Required task A> In the essay on changing notions of death below, why does the author call the claim that civilians die in wars only inadvertently a false argument? Answer in one to three sentences.

Document section>
>> start

March 31, 2006

Changing notions of death-4: Implications for animals

(See part 1, part 2 and part 3 of this series.)

If asked, any one of us would say that we value life, that we consider it precious and not to be taken lightly. While the specific phrase "valuing the culture of life" seems to have been co-opted by those who are specifically opposed to abortion, the general idea that it encapsulates, that life should not be taken casually or at all, is one that all of us would subscribe to.

But of course there are contradictions. People who say they value life often see no problem with supporting the death penalty. Another hypocrisy is with those who support killing in wars, even of civilians, and even in large numbers. We try to rationalize this by saying that civilians are killed inadvertently, but that is a false argument. Civilians are inevitably killed in wars, often deliberately, and we often do nothing to condemn it when it is done by 'our side.' To support wars is to support killing and absolve killers, however much we try to sugar coat this unpleasant fact. As Voltaire said, "It is forbidden to kill; therefore all murderers are punished unless they kill in large numbers and to the sound of trumpets."

In his lecture, Peter Singer pointed out that killing and eating animals, while opposing the withdrawal of life support of those in a persistent vegetative state, poses an ethical problem for people who say that they value a "culture of life."

He gave as an example the fact that while the 3,000 or so victims of September 11, 2001 were deeply mourned, no one mourned the fact that millions of chickens were killed on that same day and every day before and since. But we do not mourn them the same way. Why not?

>> end

Dataset rows>
>> start

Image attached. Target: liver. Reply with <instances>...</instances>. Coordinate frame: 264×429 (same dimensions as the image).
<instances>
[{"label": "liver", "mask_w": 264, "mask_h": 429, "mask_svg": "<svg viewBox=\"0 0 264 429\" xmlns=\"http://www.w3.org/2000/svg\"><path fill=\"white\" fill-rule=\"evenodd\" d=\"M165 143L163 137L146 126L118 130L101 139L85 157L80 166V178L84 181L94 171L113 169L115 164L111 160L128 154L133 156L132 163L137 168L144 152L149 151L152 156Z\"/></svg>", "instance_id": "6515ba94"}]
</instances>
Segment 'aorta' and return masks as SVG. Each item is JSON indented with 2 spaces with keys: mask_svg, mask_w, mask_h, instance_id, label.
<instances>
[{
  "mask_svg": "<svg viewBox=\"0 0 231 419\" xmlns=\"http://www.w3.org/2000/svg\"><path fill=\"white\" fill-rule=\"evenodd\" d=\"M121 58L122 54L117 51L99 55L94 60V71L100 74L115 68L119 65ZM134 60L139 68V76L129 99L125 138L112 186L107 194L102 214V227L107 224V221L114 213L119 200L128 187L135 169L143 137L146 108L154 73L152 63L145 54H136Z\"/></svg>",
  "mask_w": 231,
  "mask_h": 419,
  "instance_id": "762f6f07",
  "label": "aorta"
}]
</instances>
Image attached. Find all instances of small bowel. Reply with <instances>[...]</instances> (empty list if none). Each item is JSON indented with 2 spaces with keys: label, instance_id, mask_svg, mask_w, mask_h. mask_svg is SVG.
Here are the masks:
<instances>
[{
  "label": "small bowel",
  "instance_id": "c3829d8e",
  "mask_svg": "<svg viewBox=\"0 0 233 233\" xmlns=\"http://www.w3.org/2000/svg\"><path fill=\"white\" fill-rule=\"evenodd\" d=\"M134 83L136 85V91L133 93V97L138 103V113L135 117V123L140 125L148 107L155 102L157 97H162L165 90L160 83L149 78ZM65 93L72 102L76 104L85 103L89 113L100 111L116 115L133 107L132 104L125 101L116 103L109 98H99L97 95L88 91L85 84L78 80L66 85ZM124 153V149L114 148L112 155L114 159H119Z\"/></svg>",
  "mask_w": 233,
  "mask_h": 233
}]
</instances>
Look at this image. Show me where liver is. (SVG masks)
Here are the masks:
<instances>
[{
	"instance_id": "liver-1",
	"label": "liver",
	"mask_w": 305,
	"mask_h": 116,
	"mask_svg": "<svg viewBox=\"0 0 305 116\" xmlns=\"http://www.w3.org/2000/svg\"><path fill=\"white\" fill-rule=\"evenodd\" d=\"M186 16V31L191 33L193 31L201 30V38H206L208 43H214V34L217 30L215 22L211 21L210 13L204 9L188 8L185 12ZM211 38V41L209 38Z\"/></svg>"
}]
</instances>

>> end

Required task B> Reproduce the lines of the listing above from the line holding "Look at this" through the end of the listing, inclusive.

Written answer A> The author calls it false because civilians are inevitably killed in wars, often deliberately. The author adds that we often do nothing to condemn such killing when it is done by "our side."

Written answer B>
Look at this image. Show me where liver is. (SVG masks)
Here are the masks:
<instances>
[{
	"instance_id": "liver-1",
	"label": "liver",
	"mask_w": 305,
	"mask_h": 116,
	"mask_svg": "<svg viewBox=\"0 0 305 116\" xmlns=\"http://www.w3.org/2000/svg\"><path fill=\"white\" fill-rule=\"evenodd\" d=\"M186 16V31L191 33L193 31L201 30V38H206L208 43H214V34L217 30L215 22L211 21L210 13L204 9L188 8L185 12ZM211 38V41L209 38Z\"/></svg>"
}]
</instances>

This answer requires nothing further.